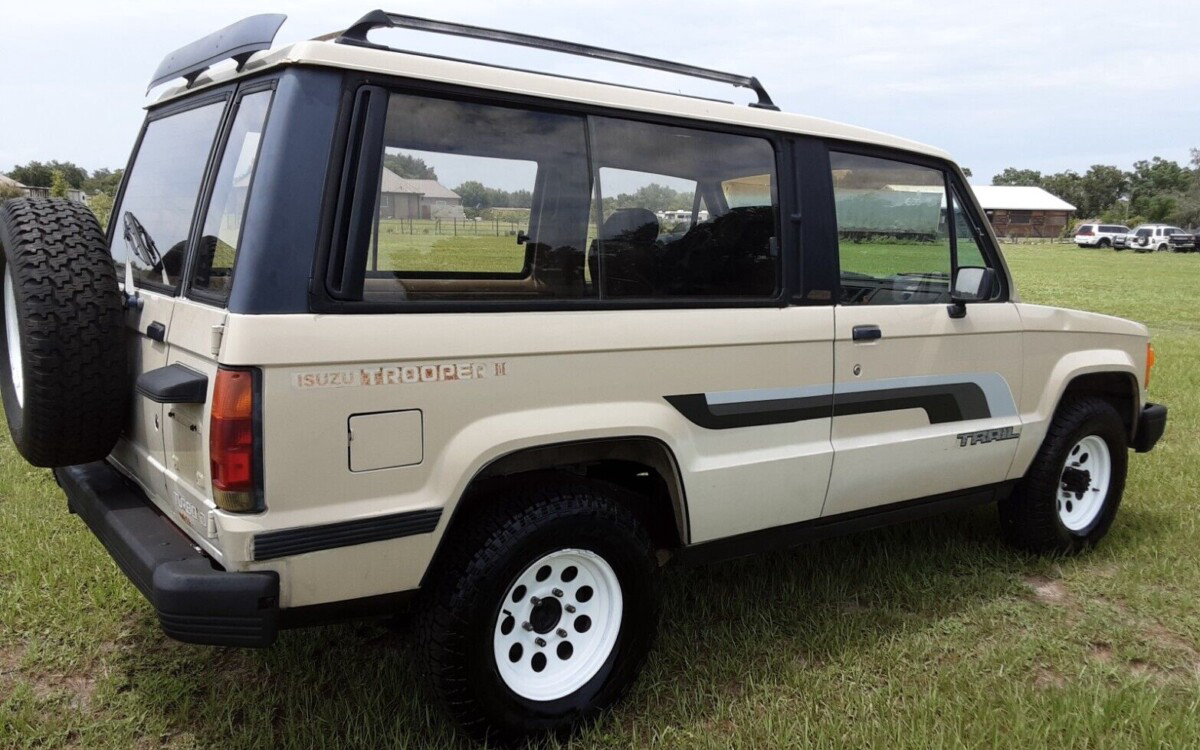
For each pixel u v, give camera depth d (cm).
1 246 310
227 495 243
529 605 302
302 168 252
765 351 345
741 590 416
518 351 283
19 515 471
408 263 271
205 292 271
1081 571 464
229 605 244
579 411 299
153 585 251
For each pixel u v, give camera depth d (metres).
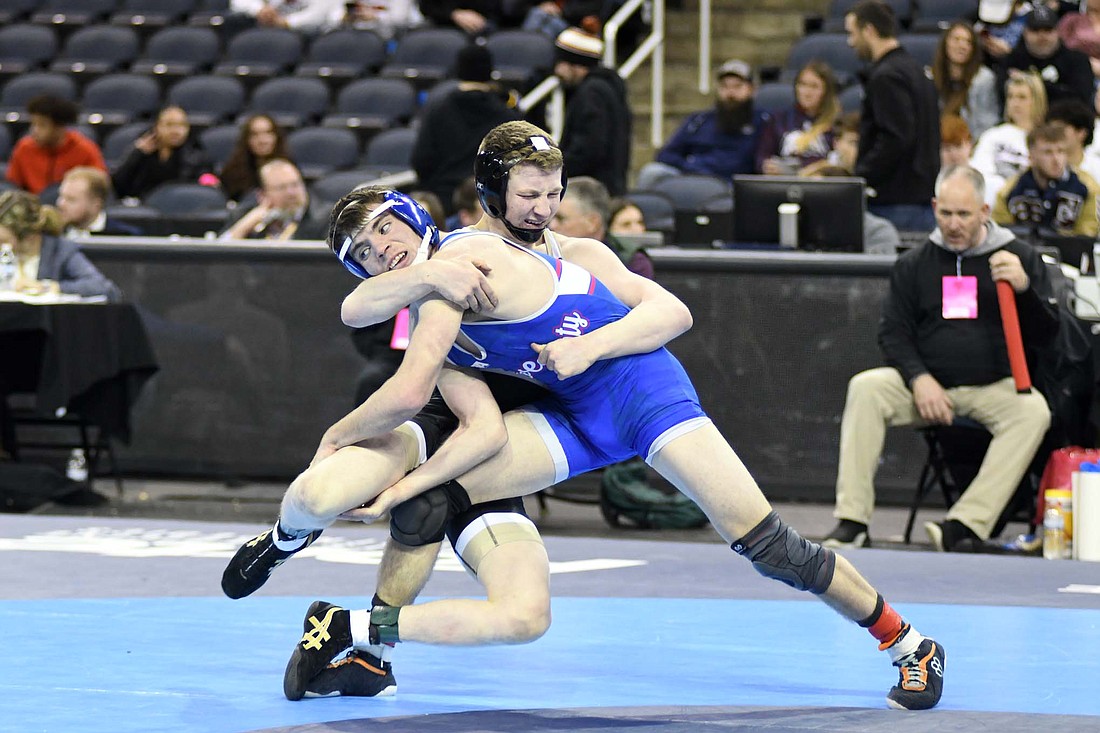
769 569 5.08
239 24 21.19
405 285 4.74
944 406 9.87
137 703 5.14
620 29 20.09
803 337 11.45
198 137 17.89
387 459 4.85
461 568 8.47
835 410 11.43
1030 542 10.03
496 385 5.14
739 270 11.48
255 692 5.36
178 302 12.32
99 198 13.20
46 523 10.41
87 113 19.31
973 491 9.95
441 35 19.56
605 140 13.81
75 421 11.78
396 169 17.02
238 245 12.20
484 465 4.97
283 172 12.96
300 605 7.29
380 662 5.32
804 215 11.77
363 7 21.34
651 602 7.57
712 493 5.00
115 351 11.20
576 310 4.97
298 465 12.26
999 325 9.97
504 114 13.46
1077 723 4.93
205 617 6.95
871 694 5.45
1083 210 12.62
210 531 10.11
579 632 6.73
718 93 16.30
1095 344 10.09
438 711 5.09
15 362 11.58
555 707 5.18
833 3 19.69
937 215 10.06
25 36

--- --- ---

**Work instructions**:
Restate all of the material word for word, leaving every picture out.

**Solution to the problem**:
For each pixel u v, give camera depth d (cm).
1 246 310
227 495 243
529 605 302
302 168 252
765 351 345
741 590 416
518 351 283
19 515 471
408 263 271
205 292 271
1081 571 464
229 605 244
579 411 299
153 585 251
For each pixel u v, give camera depth d (metres).
769 569 5.08
239 24 21.19
405 285 4.74
944 406 9.87
137 703 5.14
620 29 20.09
803 337 11.45
198 137 17.89
387 459 4.85
461 568 8.47
835 410 11.43
1030 542 10.03
496 385 5.14
739 270 11.48
255 692 5.36
178 302 12.32
99 198 13.20
46 523 10.41
87 113 19.31
973 491 9.95
441 35 19.56
605 140 13.81
75 421 11.78
396 169 17.02
238 245 12.20
484 465 4.97
283 172 12.96
300 605 7.29
380 662 5.32
804 215 11.77
363 7 21.34
651 602 7.57
712 493 5.00
115 351 11.20
576 310 4.97
298 465 12.26
999 325 9.97
504 114 13.46
1077 723 4.93
205 617 6.95
871 694 5.45
1083 210 12.62
210 531 10.11
579 632 6.73
718 93 16.30
1095 344 10.09
438 711 5.09
15 362 11.58
555 707 5.18
833 3 19.69
937 215 10.06
25 36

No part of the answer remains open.